SAO PAULO (AP) - The directors of Brazil’s state-run oil company Petrobras gathered Friday for a special board meeting amid a scandal over the company’s 2006 purchase of a Texas oil refinery that threatens to involve President Dilma Rousseff.

A Petrobras official confirmed the meeting, but did not provide further details. She declined to be identified because she was not authorized to speak to the press.

In 2006, Petrobras paid Belgium’s Astra Oil $360 million for a 50 percent stake of the Pasadena Refining System. One year later, Astra Oil exercised a so-called “put option” to get Petrobras to buy the remaining 50 percent stake. The Brazilian company refused, but in 2012 it lost an arbitration case in the United States. Interest payments and legal fees brought the price tag for the remaining stake in the refinery to $820.5 million

In the end, Petrobras paid $1.18 billion for a refinery that had cost Astra $42.5 million in 2005.

Rousseff was the chairwoman of the Petrobras board of directors at the time of the initial purchase and the O Estado de S. Paulo newspaper reported this week that she authorized it.

Rousseff’s office said in a statement that her decision was based on a “technically and legally flawed summary” of the document drawn up for the purchase by Nestor Cervero, currently the financial director Petrobras’ fuel distribution subsidiary.

The statement said the summary made no mention of the put option and that if she had known, she and the board would never have approved the purchase. A put option is the opportunity to sell a certain number of shares at a certain price and date in exchange for an upfront fee.

Congressman Rubens Bueno of the opposition Popular Socialist Party told reporters that the ruling Workers Party is “using Petrobras for shady deals that now involve the president.”

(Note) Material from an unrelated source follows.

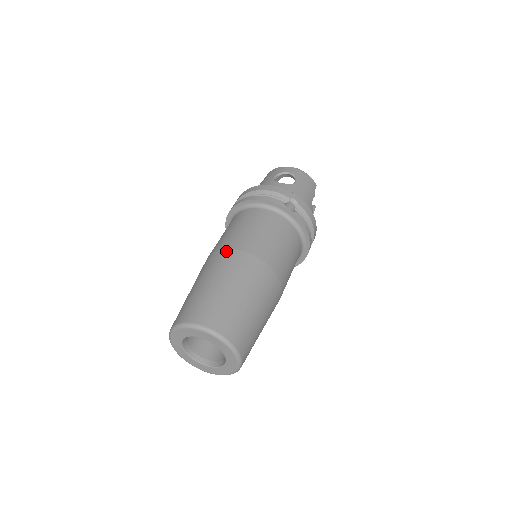
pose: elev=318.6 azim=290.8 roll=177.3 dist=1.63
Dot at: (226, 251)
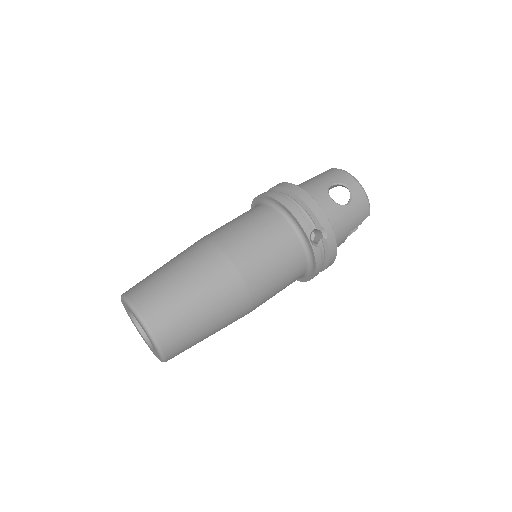
Dot at: (219, 251)
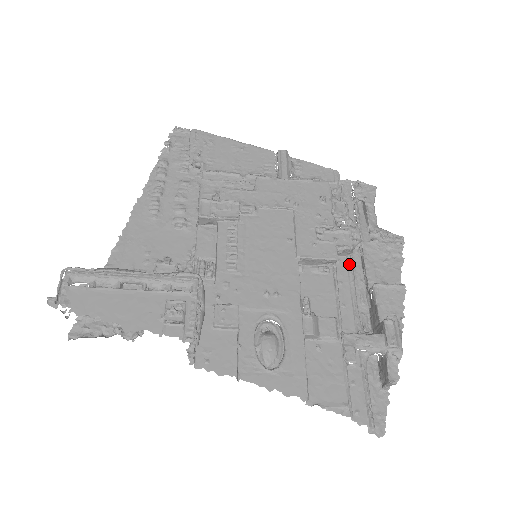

“You cannot preside over the board of directors of a company like Petrobras and say you have been duped,” he said.

The Federal Police and prosecutors are investigating whether illegal remittances and overbilling were involved in the acquisition of the refinery.

On Friday, neither the presidency nor Petrobras would comment on the matter

Authorities are also investigating recently surfaced allegations that, several years ago, Petrobras officials accepted bribes from SBM Offshore, a Netherlands-based supplier of offshore oil vessels.

And on Thursday federal police arrested Paulo Roberto Costa, a former director of downstream operations at Petrobras suspected of involvement in a money-laundering scheme.

Police said his arrest was not related to the oil refinery investigation.